Task to carry out ▸
Reproduce every line of the listing below word for word, leaving out the pictures.
***** Exercise data *****
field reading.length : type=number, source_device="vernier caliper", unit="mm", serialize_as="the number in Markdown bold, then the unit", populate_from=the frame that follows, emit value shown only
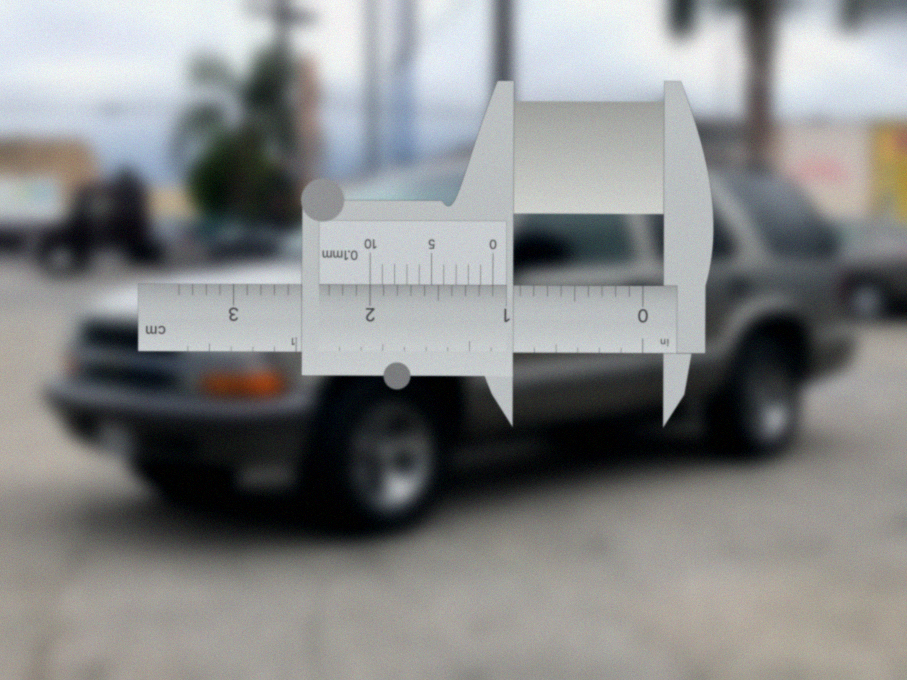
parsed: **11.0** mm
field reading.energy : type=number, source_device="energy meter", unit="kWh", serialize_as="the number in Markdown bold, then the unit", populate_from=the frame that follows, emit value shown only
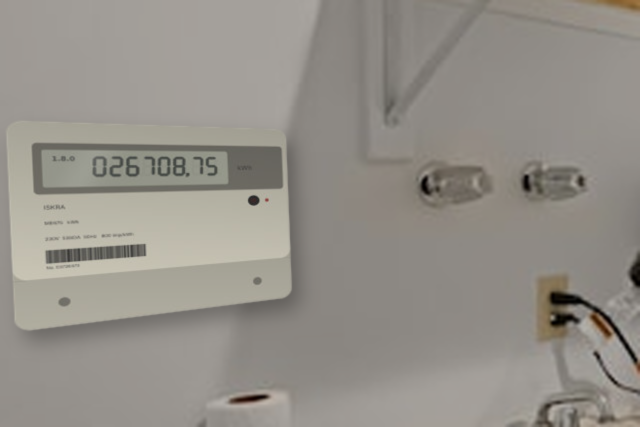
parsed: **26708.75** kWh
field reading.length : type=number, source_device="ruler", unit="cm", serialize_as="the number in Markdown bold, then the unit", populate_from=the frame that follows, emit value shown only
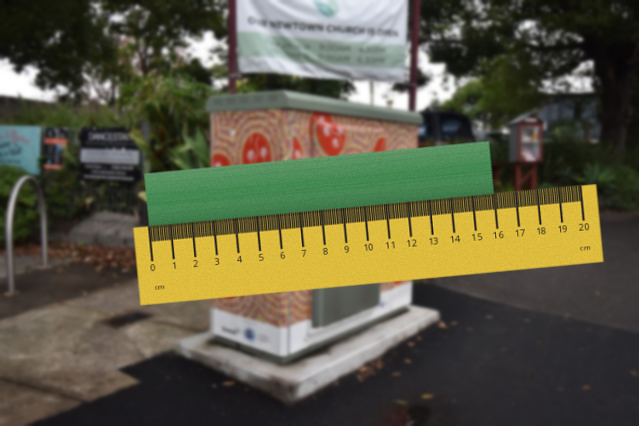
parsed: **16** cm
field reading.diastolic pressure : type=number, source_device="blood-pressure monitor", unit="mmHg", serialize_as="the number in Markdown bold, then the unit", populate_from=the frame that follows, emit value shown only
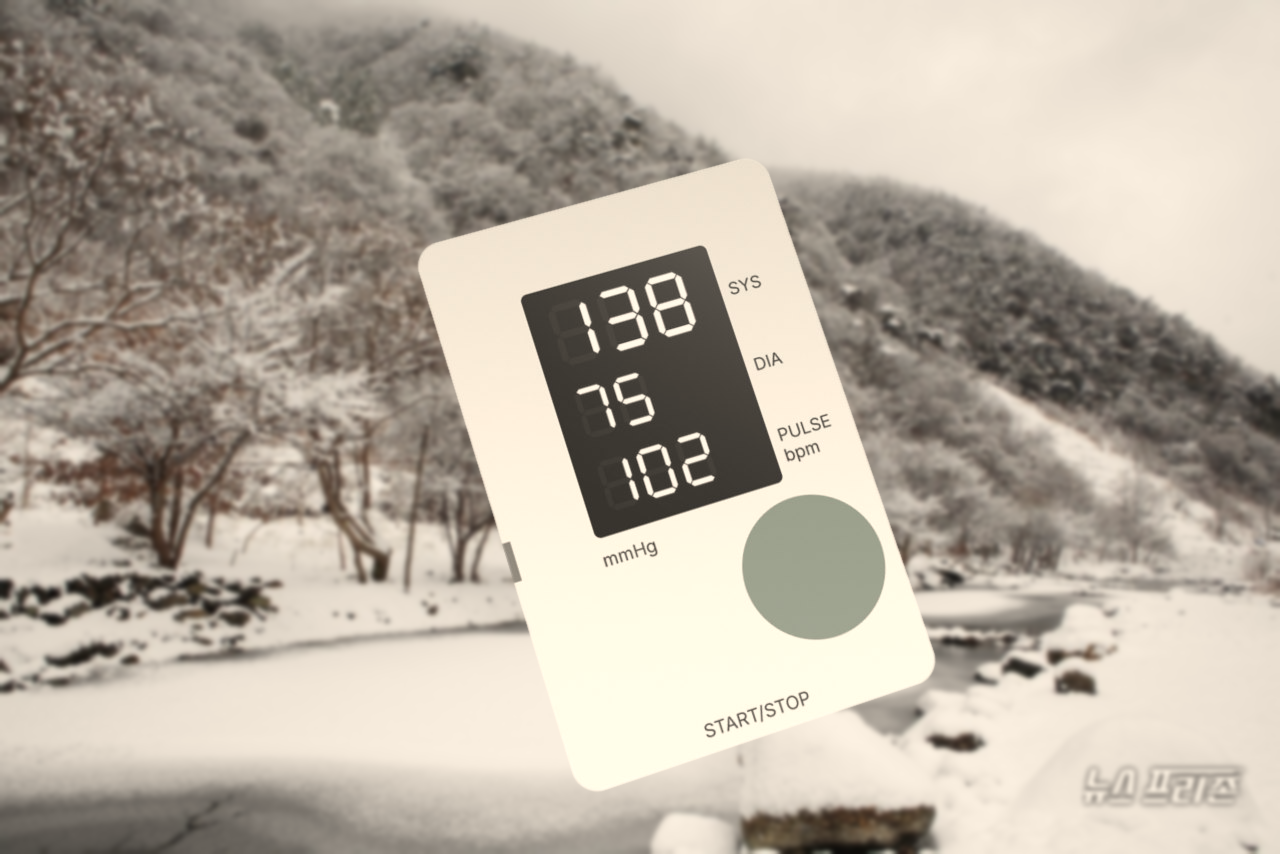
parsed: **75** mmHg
*****
Response to this task ▸
field reading.length : type=number, source_device="vernier caliper", unit="mm", serialize_as="the number in Markdown bold, then the unit", populate_from=the frame that follows, emit value shown only
parsed: **11.0** mm
field reading.energy : type=number, source_device="energy meter", unit="kWh", serialize_as="the number in Markdown bold, then the unit", populate_from=the frame that follows, emit value shown only
parsed: **26708.75** kWh
field reading.length : type=number, source_device="ruler", unit="cm", serialize_as="the number in Markdown bold, then the unit", populate_from=the frame that follows, emit value shown only
parsed: **16** cm
field reading.diastolic pressure : type=number, source_device="blood-pressure monitor", unit="mmHg", serialize_as="the number in Markdown bold, then the unit", populate_from=the frame that follows, emit value shown only
parsed: **75** mmHg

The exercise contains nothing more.